What makes the movie kick ass isn’t the outlandish (though respectably Lovecraftian) plot, but the impressive production design throughout the movie. The makeup effects and creature design are a pure riot. The set design of Midian’s underground is perfectly reminescent of the wonders of the Ewok village in Return of the Jedi. There is a very solid scene in which Lori, Boone’s girlfriend, arrives at Midian in search of her recently undead love and begins an Alice in Wonderland journey through the bowels of the city, bumping into all kinds of amazing mutants left and right. This movie is worth checking out simply for all the love that went into designing everything in the movie. I’m sure the budget wasn’t huge, but they clearly knew what they were doing and bled every penny dry and really got their dollar’s worth throughout the production.

Midian.

Everybody looks awesome in the movie. Everything and everybody feels unique and true to the movie. Plus, Decker’s serial killer mask looks remarkably like that of the Scarecrow’s in Batman Begins:

The movie isn’t without its flaws. The motivation for Decker being so obsessed with killing the freaks is never really explained. Why Boone began having dreams of the horrors in Midian is never even touched upon, but then again this is the most Lovecraftian device in the plot and ole’ H.P. never gave explainations as to why his characters had glimpses of the beyond. All minor details that you really don’t care about when it comes to something so out there and fantastical as Nightbreed is.
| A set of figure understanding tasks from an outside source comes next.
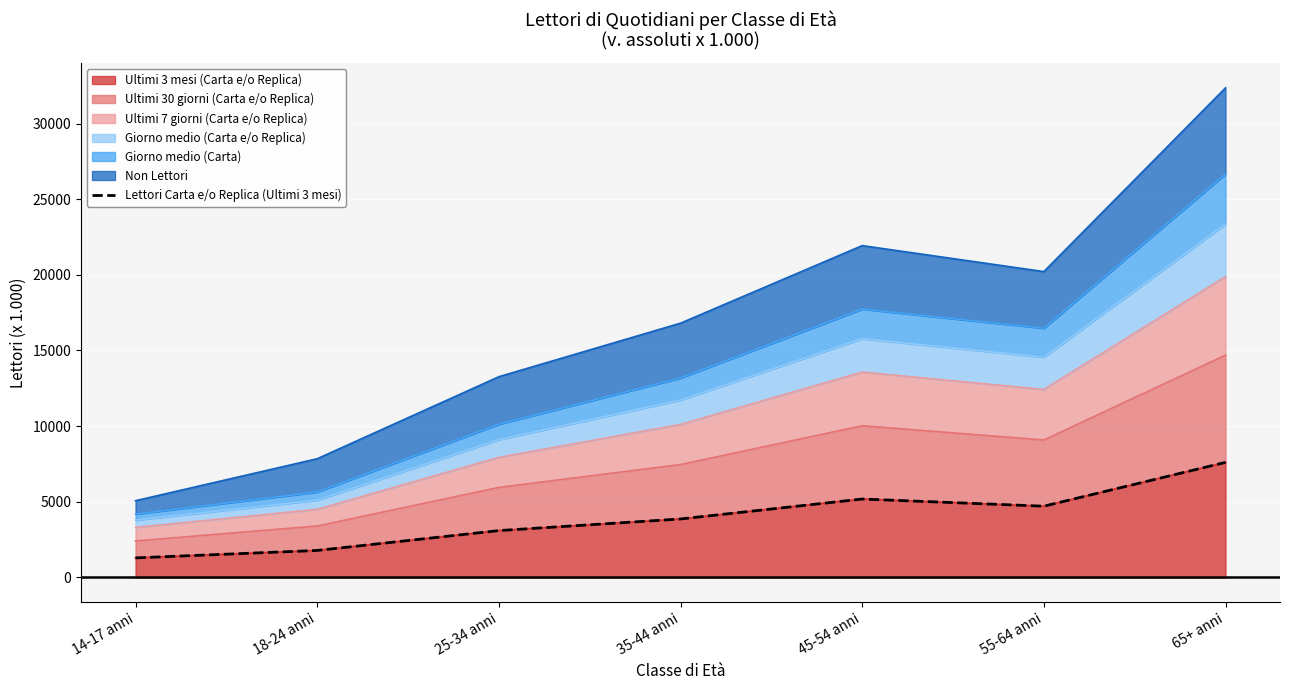

List the labels in order of value, smallest first.

14-17 anni, 18-24 anni, 25-34 anni, 35-44 anni, 55-64 anni, 45-54 anni, 65+ anni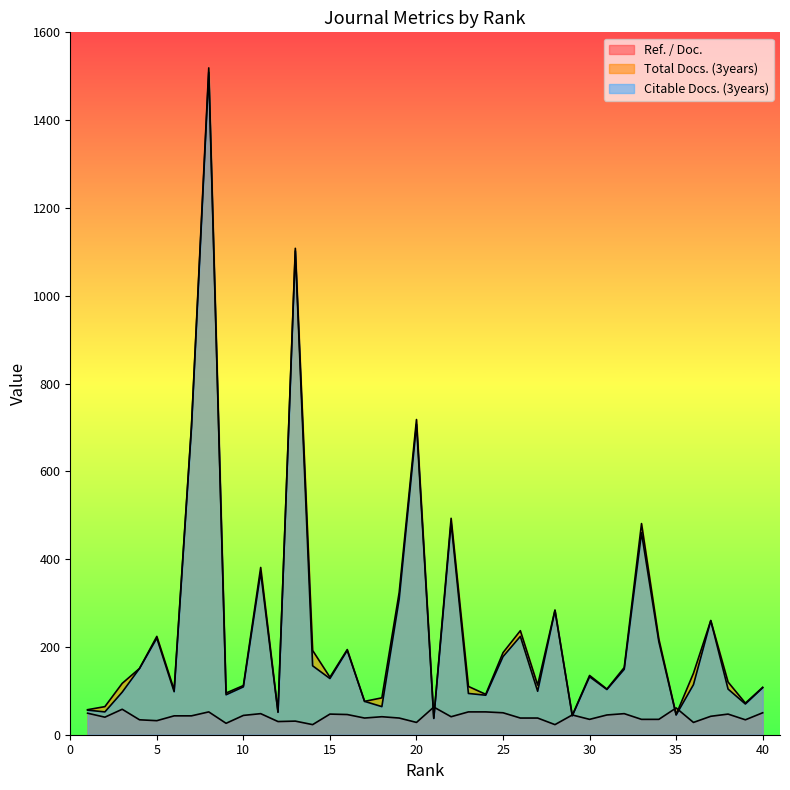

At which category is the sum across all series the highest?

8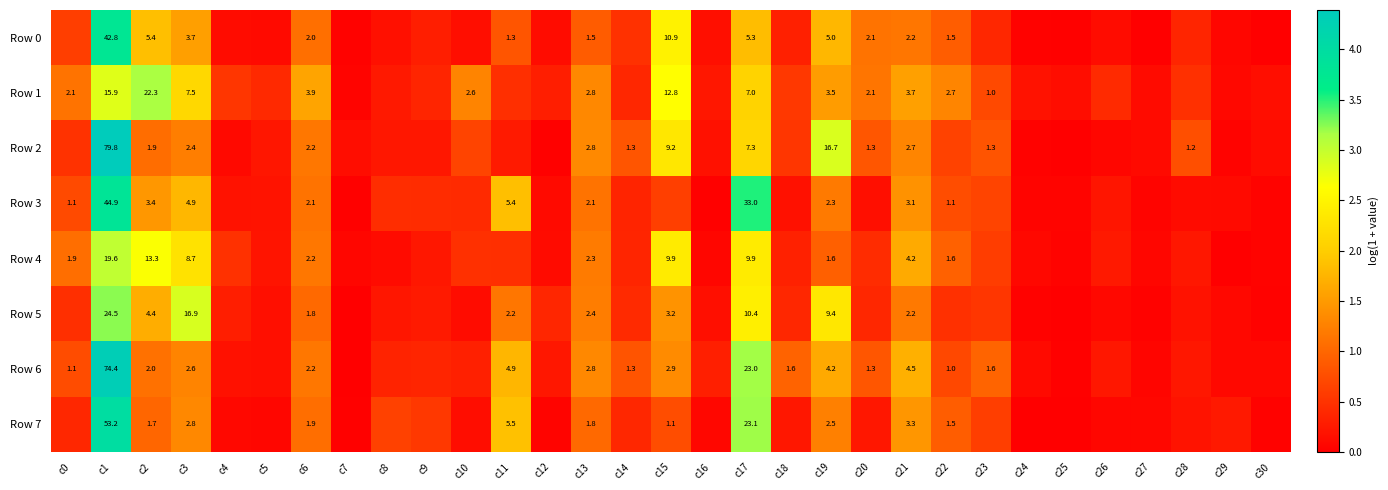

True or false: Row 5 has a value of 3.4 at c17.

False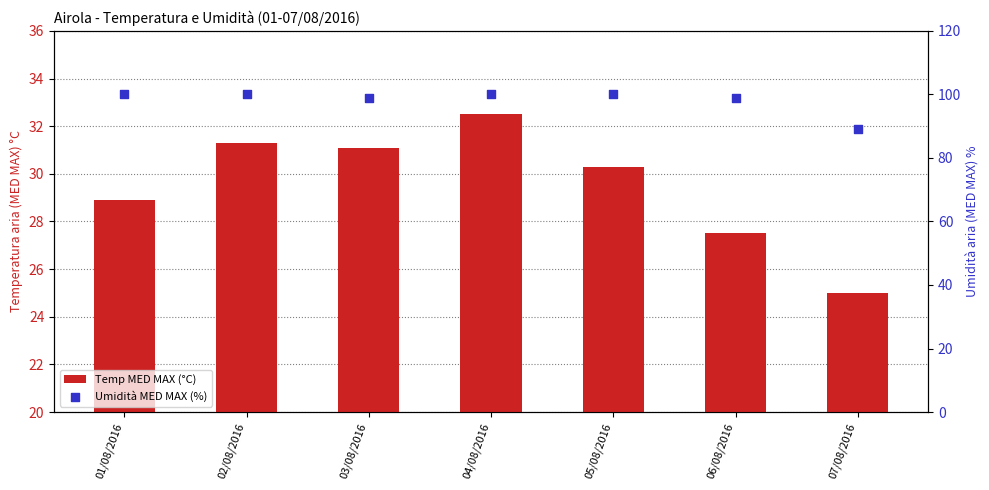

What is the total value across all series at 04/08/2016?

132.5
This is the kind of movie I wish I had seen as a kid. I’d of fallen in love with it. But alas, I didn’t and I’ll have to settle with watching it as a 20 year old and being reminded of the imagination I had when I was 8. Though, this is still a Clive Barker movie, so I doubt I’d of ever imagined a man carving off his face as a kid.


rss 3 comments
  1. Jason
    March 14th, 2006 | 1:50 pm | #1

    I recently discovered this when I purchased it on DVD. It’s really an amazing motion picture, but the sad thing is we didn’t see all that Clive Barker had to offer. I’ve read in interviews of him where he mentions that the studio made him change things and cut a lot of the movie out. The studio wanted another “Hellraiser” - the Midians, or whatever they’re called, are not supposed to be as wicked and diabolical as the cenobites, but the studio wanted this, so a lot of stuff about the Midians was cut. Clive wants to go into the studio vault to search for the deleted scenes for a special edition DVD.

  2. March 14th, 2006 | 2:30 pm | #2

    Man, I had no idea about its production woes. Now that you mention it, I can see where the movie was drawn astray, but it still kicks a lot of fun ass.

    I’ll have to keep my eye out for some DVD news if Clive can actually pull that together. That’d be awesome. :)

  3. Fred
    September 20th, 2006 | 11:38 am | #3

    Come on how could u forget Arachniphobia!! None the less Clive Barker Rules!!!